On Nov 3, 2013, at 6:06, "Robert Jarratt" <robert.jarratt at ntlworld.com>
wrote:
Yes, I was looking at this and I have to say it does
look promising. I then
realised that I already have a Raspberry Pi, so I had a quick go at some
bare metal programming on it, but the sampling rate I got on the GPIO pins
was woeful. I wrote a program just to turn one of the GPIO pins on and off
as fast as possible, but only seemed to get a pulse period of 6ms, which is
5 or 6 orders of magnitude too slow. At that rate even if I use a shift
register externally it would be way too slow. I could have been doing
something wrong, has anyone else ever tried this?
Well, running through Linux's GPIO layer is going to be pretty slow.
Linux in General is MASSIVE overkill for this, and I think directly
manipulating GPIO in general (even on bare metal) is going to be
problematic and slow. With a fast enough CPU (or at least some
good DMA magic), you might be able to make SPI do the trick.
I wonder if bare metal access to GPIO on the
beaglebone would be any better
than the Raspberry Pi? I have had a quick look at the docs and I can't find
anything about the speed of GPIO. I found one post which suggests you can
achieve 1.5MHz
(
http://www.supermicros.org/1/post/2013/07/beaglebone-gpio-musings.html). If
that is right then a shift register would be needed, but wider than 8 bits I
think.
GPIO in general is probably going to be too slow. I'd definitely
recommend some sort of shift register, whether it's SPI or something
in external custom logic. GPIO should be fine for control pins.
The beaglebone SPI support looks like it might be an
alternative. Although I
am not clear how fast this can go and whether I could get the timing to be
accurate enough. I would need to build some custom hardware that sends data
to/from the SPI interface on the beaglebone. That might not be too bad, but
I don't really know what is involved at the moment, probably an FPGA to make
prototyping easy.
Well, SPI is just a shift register, and you have a rich set of PLLs on
modern micros to drive the clocking. You might not have enough flex
in the divider ratios to make the timing exact with the crystals
on the board, but I'm not familiar enough with the drives in question
to say what that would require. My assumption, since MFM is self-
clocking, is that you don't need an exact frequency so much as a
consistent, low-jitter clock. Is that correct?
I have not written a driver before, that is a
possibility but I feel that
bare metal is probably the way to go.
I agree. Linux adds a ridiculous amount of overhead to this. It
does, of course, give you a software base with a file system and
drivers for things like the SD card, but you're still killing flies with
orbital bombardment.
If you want a
FPGA consider the ZedBoard. It is much more expensive
(starting at 199 US$) but will give you a dual core Cortex-A9 and a FPGA
on
That is too expensive :-(
The new batch of SoC FPGAs from Alter and Xilinx are really quite
compelling, and I have a few projects in mind for them if I ever get the
time and money. You don't need the performance they give you for
this, though; it's like putting a Mustang engine in a golf cart.

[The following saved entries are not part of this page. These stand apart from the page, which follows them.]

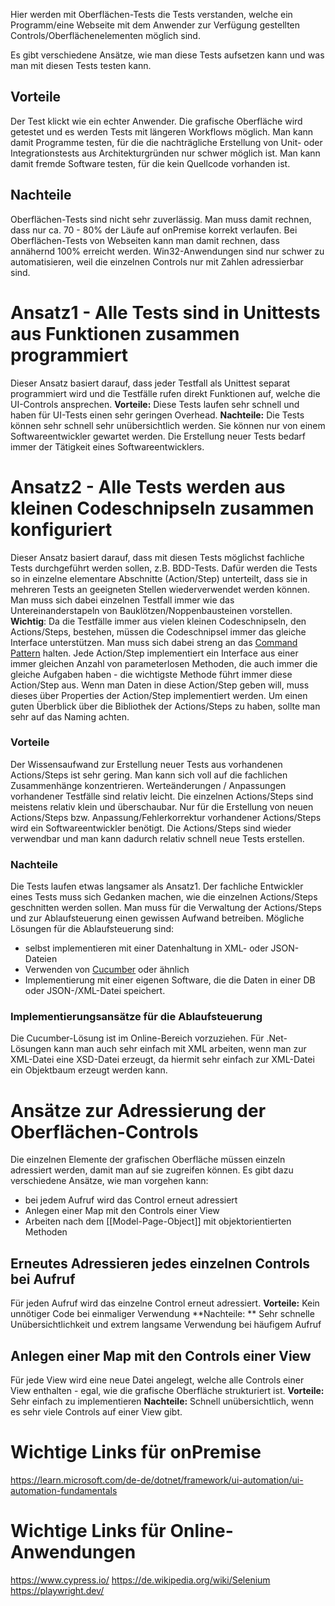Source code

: Hier werden mit Oberflächen-Tests die Tests verstanden, welche ein Programm/eine Webseite mit dem Anwender zur Verfügung gestellten Controls/Oberflächenelementen möglich sind.

Es gibt verschiedene Ansätze, wie man diese Tests aufsetzen kann und was man mit diesen Tests testen kann.

## Vorteile
Der Test klickt wie ein echter Anwender. Die grafische Oberfläche wird getestet und es werden Tests mit längeren Workflows möglich. Man kann damit Programme testen, für die die nachträgliche Erstellung von Unit- oder Integrationstests aus Architekturgründen nur schwer möglich ist. Man kann damit fremde Software testen, für die kein Quellcode vorhanden ist.

## Nachteile
Oberflächen-Tests sind nicht sehr zuverlässig. Man muss damit rechnen, dass nur ca. 70 - 80% der Läufe auf onPremise korrekt verlaufen. Bei Oberflächen-Tests von Webseiten kann man damit rechnen, dass annähernd 100% erreicht werden. Win32-Anwendungen sind nur schwer zu automatisieren, weil die einzelnen Controls nur mit Zahlen adressierbar sind.

# Ansatz1 - Alle Tests sind in Unittests aus Funktionen zusammen programmiert
Dieser Ansatz basiert darauf, dass jeder Testfall als Unittest separat programmiert wird und die Testfälle rufen direkt Funktionen auf, welche die UI-Controls ansprechen. 
**Vorteile:** Diese Tests laufen sehr schnell und haben für UI-Tests einen sehr geringen Overhead.
**Nachteile:** Die Tests können sehr schnell sehr unübersichtlich werden. Sie können nur von einem Softwareentwickler gewartet werden. Die Erstellung neuer Tests bedarf immer der Tätigkeit eines Softwareentwicklers. 

# Ansatz2 - Alle Tests werden aus kleinen Codeschnipseln zusammen konfiguriert
Dieser Ansatz basiert darauf, dass mit diesen Tests möglichst fachliche Tests durchgeführt werden sollen, z.B. BDD-Tests. Dafür werden die Tests so in einzelne elementare Abschnitte (Action/Step) unterteilt, dass sie in mehreren Tests an geeigneten Stellen wiederverwendet werden können. Man muss sich dabei einzelnen Testfall immer wie das Untereinanderstapeln von Bauklötzen/Noppenbausteinen vorstellen. 
**Wichtig**: Da die Testfälle immer aus vielen kleinen Codeschnipseln, den Actions/Steps, bestehen, müssen die Codeschnipsel immer das gleiche Interface unterstützen. Man muss sich dabei streng an das [Command Pattern](https://de.wikipedia.org/wiki/Kommando_(Entwurfsmuster)) halten. Jede Action/Step implementiert ein Interface aus einer immer gleichen Anzahl von parameterlosen Methoden, die auch immer die gleiche Aufgaben haben - die wichtigste Methode führt immer diese Action/Step aus. Wenn man Daten in diese Action/Step geben will, muss dieses über Properties der Action/Step implementiert werden. Um einen guten Überblick über die Bibliothek der Actions/Steps zu haben, sollte man sehr auf das Naming achten.

### Vorteile
Der Wissensaufwand zur Erstellung neuer Tests aus vorhandenen Actions/Steps ist sehr gering. Man kann sich voll auf die fachlichen Zusammenhänge konzentrieren. Werteänderungen / Anpassungen vorhandener Testfälle sind relativ leicht. Die einzelnen Actions/Steps sind meistens relativ klein und überschaubar. Nur für die Erstellung von neuen Actions/Steps bzw. Anpassung/Fehlerkorrektur vorhandener Actions/Steps wird ein Softwareentwickler benötigt. Die Actions/Steps sind wieder verwendbar und man kann dadurch relativ schnell neue Tests erstellen.
### Nachteile
Die Tests laufen etwas langsamer als Ansatz1. Der fachliche Entwickler eines Tests muss sich Gedanken machen, wie die einzelnen Actions/Steps geschnitten werden sollen.  Man muss für die Verwaltung der Actions/Steps und zur Ablaufsteuerung einen gewissen Aufwand betreiben.
Mögliche Lösungen für die Ablaufsteuerung sind:
- selbst implementieren mit einer Datenhaltung in XML- oder JSON-Dateien
- Verwenden von [Cucumber](https://de.wikipedia.org/wiki/Cucumber_(Software)) oder ähnlich
- Implementierung mit einer eigenen Software, die die Daten in einer DB oder JSON-/XML-Datei speichert.

### Implementierungsansätze für die Ablaufsteuerung
Die Cucumber-Lösung ist im Online-Bereich vorzuziehen. Für .Net-Lösungen kann man auch sehr einfach mit XML arbeiten, wenn man zur XML-Datei eine XSD-Datei erzeugt, da hiermit sehr einfach zur XML-Datei ein Objektbaum erzeugt werden kann.

# Ansätze zur Adressierung der Oberflächen-Controls
Die einzelnen Elemente der grafischen Oberfläche müssen einzeln adressiert werden, damit man auf sie zugreifen können. Es gibt dazu verschiedene Ansätze, wie man vorgehen kann:
- bei jedem Aufruf wird das Control erneut adressiert
- Anlegen einer Map mit den Controls einer View
- Arbeiten nach dem [[Model-Page-Object]] mit objektorientierten Methoden

## Erneutes Adressieren jedes einzelnen Controls bei Aufruf
Für jeden Aufruf wird das einzelne Control erneut adressiert.
**Vorteile:** Kein unnötiger Code bei einmaliger Verwendung
**Nachteile: ** Sehr schnelle Unübersichtlichkeit und extrem langsame Verwendung bei häufigem Aufruf

## Anlegen einer Map mit den Controls einer View
Für jede View wird eine neue Datei angelegt, welche alle Controls einer View enthalten - egal, wie die grafische Oberfläche strukturiert ist.
**Vorteile:** Sehr einfach zu implementieren
**Nachteile:** Schnell unübersichtlich, wenn es sehr viele Controls auf einer View gibt.

# Wichtige Links für onPremise
https://learn.microsoft.com/de-de/dotnet/framework/ui-automation/ui-automation-fundamentals


# Wichtige Links für Online-Anwendungen
https://www.cypress.io/
https://de.wikipedia.org/wiki/Selenium
https://playwright.dev/
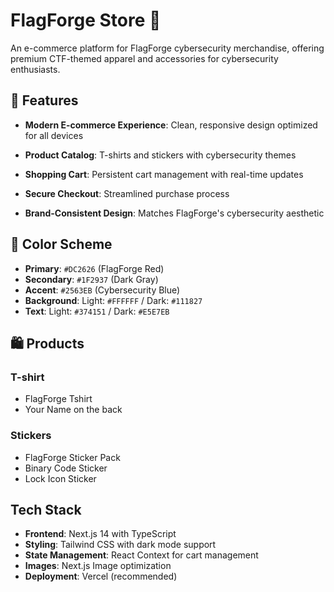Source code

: # FlagForge Store 🛒

An e-commerce platform for FlagForge cybersecurity merchandise, offering premium CTF-themed apparel and accessories for cybersecurity enthusiasts.

## 🌟 Features

- **Modern E-commerce Experience**: Clean, responsive design optimized for all devices

- **Product Catalog**: T-shirts and stickers with cybersecurity themes

- **Shopping Cart**: Persistent cart management with real-time updates

- **Secure Checkout**: Streamlined purchase process

- **Brand-Consistent Design**: Matches FlagForge's cybersecurity aesthetic

## 🎨 Color Scheme

- **Primary**: `#DC2626` (FlagForge Red)
- **Secondary**: `#1F2937` (Dark Gray)
- **Accent**: `#2563EB` (Cybersecurity Blue)
- **Background**: Light: `#FFFFFF` / Dark: `#111827`
- **Text**: Light: `#374151` / Dark: `#E5E7EB`

## 🛍️ Products

### T-shirt
- FlagForge Tshirt
- Your Name on the back

### Stickers
- FlagForge Sticker Pack
- Binary Code Sticker
- Lock Icon Sticker

##  Tech Stack

- **Frontend**: Next.js 14 with TypeScript
- **Styling**: Tailwind CSS with dark mode support
- **State Management**: React Context for cart management
- **Images**: Next.js Image optimization
- **Deployment**: Vercel (recommended)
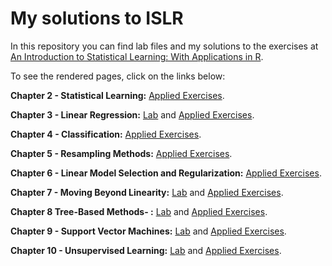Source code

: # My solutions to ISLR

In this repository you can find lab files and my solutions to the exercises at <a href="www.StatLearning.com">An Introduction to Statistical Learning: With Applications in R</a>.

To see the rendered pages, click on the links below:

**Chapter 2 - Statistical Learning:** <a href="https://paulopcpl.github.io/My_solutions_ISLR/Chapter_2.html">Applied Exercises</a>.

**Chapter 3 - Linear Regression:** <a href="https://paulopcpl.github.io/My_solutions_ISLR/Lab_Chapter_3.html">Lab</a> and <a href="https://paulopcpl.github.io/My_solutions_ISLR/Chapter_3.html">Applied Exercises</a>.

**Chapter 4 - Classification:**  <a href="https://paulopcpl.github.io/My_solutions_ISLR/Chapter_4.html">Applied Exercises</a>.

**Chapter 5 - Resampling Methods:** <a href="https://paulopcpl.github.io/My_solutions_ISLR/Chapter_5.html">Applied Exercises</a>.

**Chapter 6 - Linear Model Selection and Regularization:** <a href="https://paulopcpl.github.io/My_solutions_ISLR/Chapter_6.html">Applied Exercises</a>.

**Chapter 7 - Moving Beyond Linearity:** <a href="https://paulopcpl.github.io/My_solutions_ISLR/Lab_Chapter_7.html">Lab</a> and <a href="https://paulopcpl.github.io/My_solutions_ISLR/Chapter_7.html">Applied Exercises</a>.

**Chapter 8 Tree-Based Methods- :** <a href="https://paulopcpl.github.io/My_solutions_ISLR/Lab_Chapter_8.html">Lab</a> and <a href="https://paulopcpl.github.io/My_solutions_ISLR/Chapter_8.html">Applied Exercises</a>.

**Chapter 9 - Support Vector Machines:** <a href="https://paulopcpl.github.io/My_solutions_ISLR/Lab_Chapter_9.html">Lab</a> and <a href="https://paulopcpl.github.io/My_solutions_ISLR/Chapter_9.html">Applied Exercises</a>.

**Chapter 10 - Unsupervised Learning:** <a href="https://paulopcpl.github.io/My_solutions_ISLR/Lab_Chapter_10.html">Lab</a> and <a href="https://paulopcpl.github.io/My_solutions_ISLR/Chapter_10.html">Applied Exercises</a>.


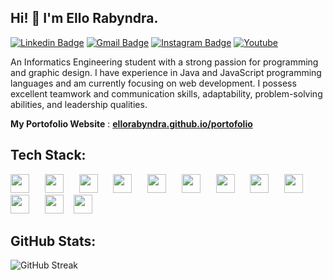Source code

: ## Hi! 👋 I'm Ello Rabyndra.

[![Linkedin Badge](https://img.shields.io/badge/-LinkedIn-blue?style=flat-square&logo=Linkedin&logoColor=white&link=https://linkedin.com/in/ello-rabyndra/)](https://linkedin.com/in/ello-rabyndra/)
[![Gmail Badge](https://img.shields.io/badge/-Gmail-d14836?style=flat-square&logo=Gmail&logoColor=white&link=mailto:ellorabyndra123@gmail.com)](mailto:ellorabyndra123@gmail.com)
[![Instagram Badge](https://img.shields.io/badge/-Instagram-e4405f?style=flat-square&logo=Instagram&logoColor=white&link=https://www.instagram.com/ellorabyndra/)](https://www.instagram.com/ellorabyndra/)
[![Youtube](https://img.shields.io/badge/-Youtube-ed3d26?style=flat-square&logo=Youtube&logoColor=white&link=https://www.youtube.com/@ElloRabyndra)](https://www.youtube.com/@ElloRabyndra)


An Informatics Engineering student with a strong passion for programming and graphic design. I have experience in Java and JavaScript programming languages and am currently focusing on web development. I possess excellent teamwork and communication skills, adaptability, problem-solving abilities, and leadership qualities.


 **My Portofolio Website** : [**ellorabyndra.github.io/portofolio**](https://ellorabyndra.github.io/portofolioV2/)

## Tech Stack:

<p align="left">
  <img src="https://cdn.jsdelivr.net/gh/devicons/devicon/icons/html5/html5-original.svg" width="30px" style="margin-right: 9px;"/>
  &nbsp;&nbsp;
  <img src="https://cdn.jsdelivr.net/gh/devicons/devicon/icons/css3/css3-original.svg" width="30px" style="margin-right: 9px;"/>
  &nbsp;&nbsp;
  <img src="https://cdn.jsdelivr.net/gh/devicons/devicon/icons/javascript/javascript-original.svg" width="30px" style="margin-right: 9px;"/>
  &nbsp;&nbsp;
  <img src="https://cdn.jsdelivr.net/gh/devicons/devicon/icons/java/java-original.svg" width="30px" style="margin-right: 9px;"/>
  &nbsp;&nbsp;
  <img src="https://cdn.jsdelivr.net/gh/devicons/devicon/icons/php/php-original.svg" width="30px" style="margin-right: 9px;"/>
  &nbsp;&nbsp;
  <img src="https://cdn.jsdelivr.net/gh/devicons/devicon/icons/mysql/mysql-original.svg" width="30px" style="margin-right: 9px;"/>
  &nbsp;&nbsp;
  <img src="https://github.com/get-icon/geticon/raw/master/icons/es6.svg" width="30px" style="margin-right: 9px;"/>
  &nbsp;&nbsp;
  <!-- <img src="https://github.com/get-icon/geticon/raw/master/icons/jquery-icon.svg" width="30px" style="margin-right: 9px;"/>
  &nbsp;&nbsp; -->
  <img src="https://cdn.jsdelivr.net/gh/devicons/devicon/icons/react/react-original.svg" width="30px" style="margin-right: 9px;"/>
  &nbsp;&nbsp;
  <img src="https://github.com/get-icon/geticon/raw/master/icons/tailwindcss-icon.svg" width="30px" style="margin-right: 9px; padding-top: -1px"/>
  &nbsp;&nbsp;
  <img src="https://cdn.jsdelivr.net/gh/devicons/devicon/icons/nodejs/nodejs-original.svg" width="30px" style="margin-right: 9px;"/>
  &nbsp;&nbsp;
  <img src="https://img.shields.io/badge/-404D59?style=flat&logo=express&logoColor=white" height="30px"/>
  &nbsp;&nbsp;
  <img src="https://cdn.jsdelivr.net/gh/devicons/devicon/icons/git/git-original.svg" width="30px" style="margin-right: 9px;"/>
</p>

## GitHub Stats:

![GitHub Streak](https://nirzak-streak-stats.vercel.app/?user=ElloRabyndra&theme=dark&hide_border=false)
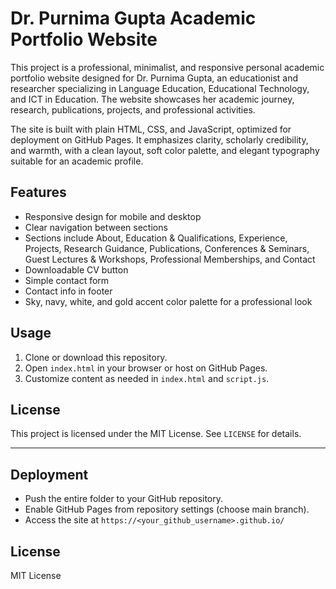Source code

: # Dr. Purnima Gupta Academic Portfolio Website

This project is a professional, minimalist, and responsive personal academic portfolio website designed for Dr. Purnima Gupta, an educationist and researcher specializing in Language Education, Educational Technology, and ICT in Education. The website showcases her academic journey, research, publications, projects, and professional activities. 

The site is built with plain HTML, CSS, and JavaScript, optimized for deployment on GitHub Pages. It emphasizes clarity, scholarly credibility, and warmth, with a clean layout, soft color palette, and elegant typography suitable for an academic profile.

## Features
- Responsive design for mobile and desktop
- Clear navigation between sections
- Sections include About, Education & Qualifications, Experience, Projects, Research Guidance, Publications, Conferences & Seminars, Guest Lectures & Workshops, Professional Memberships, and Contact
- Downloadable CV button
- Simple contact form
- Contact info in footer
- Sky, navy, white, and gold accent color palette for a professional look

## Usage
1. Clone or download this repository.
2. Open `index.html` in your browser or host on GitHub Pages.
3. Customize content as needed in `index.html` and `script.js`.

## License
This project is licensed under the MIT License. See `LICENSE` for details.

---

## Deployment
- Push the entire folder to your GitHub repository.
- Enable GitHub Pages from repository settings (choose main branch).
- Access the site at `https://<your_github_username>.github.io/`


## License
MIT License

I would recommend a small FPGA coupled with a small micro that
has a parallel bus available (or very fast SPI). You can push the
cylinder data to the FPGA for replay during your "seek" time and write out
the contents of the current track at the start of the seek time (a very
simple write-back cache). I'd recommend the STM32F4DISCOVERY
board, because it's cheap and I'm rather fond of it, but it doesn't
have an SD connector. There are lots of third-party breakout boards
you could use to attach one, e.g. from AdaFruit or SparkFun.
Add a DE0-Nano for the FPGA and you're set.
As you mentioned, you'll need a level converter because no one speaks
5v anymore. That's also pretty easy to overcome; try some of the '244
and '245 variants from the 74LVC family. They're very cheap.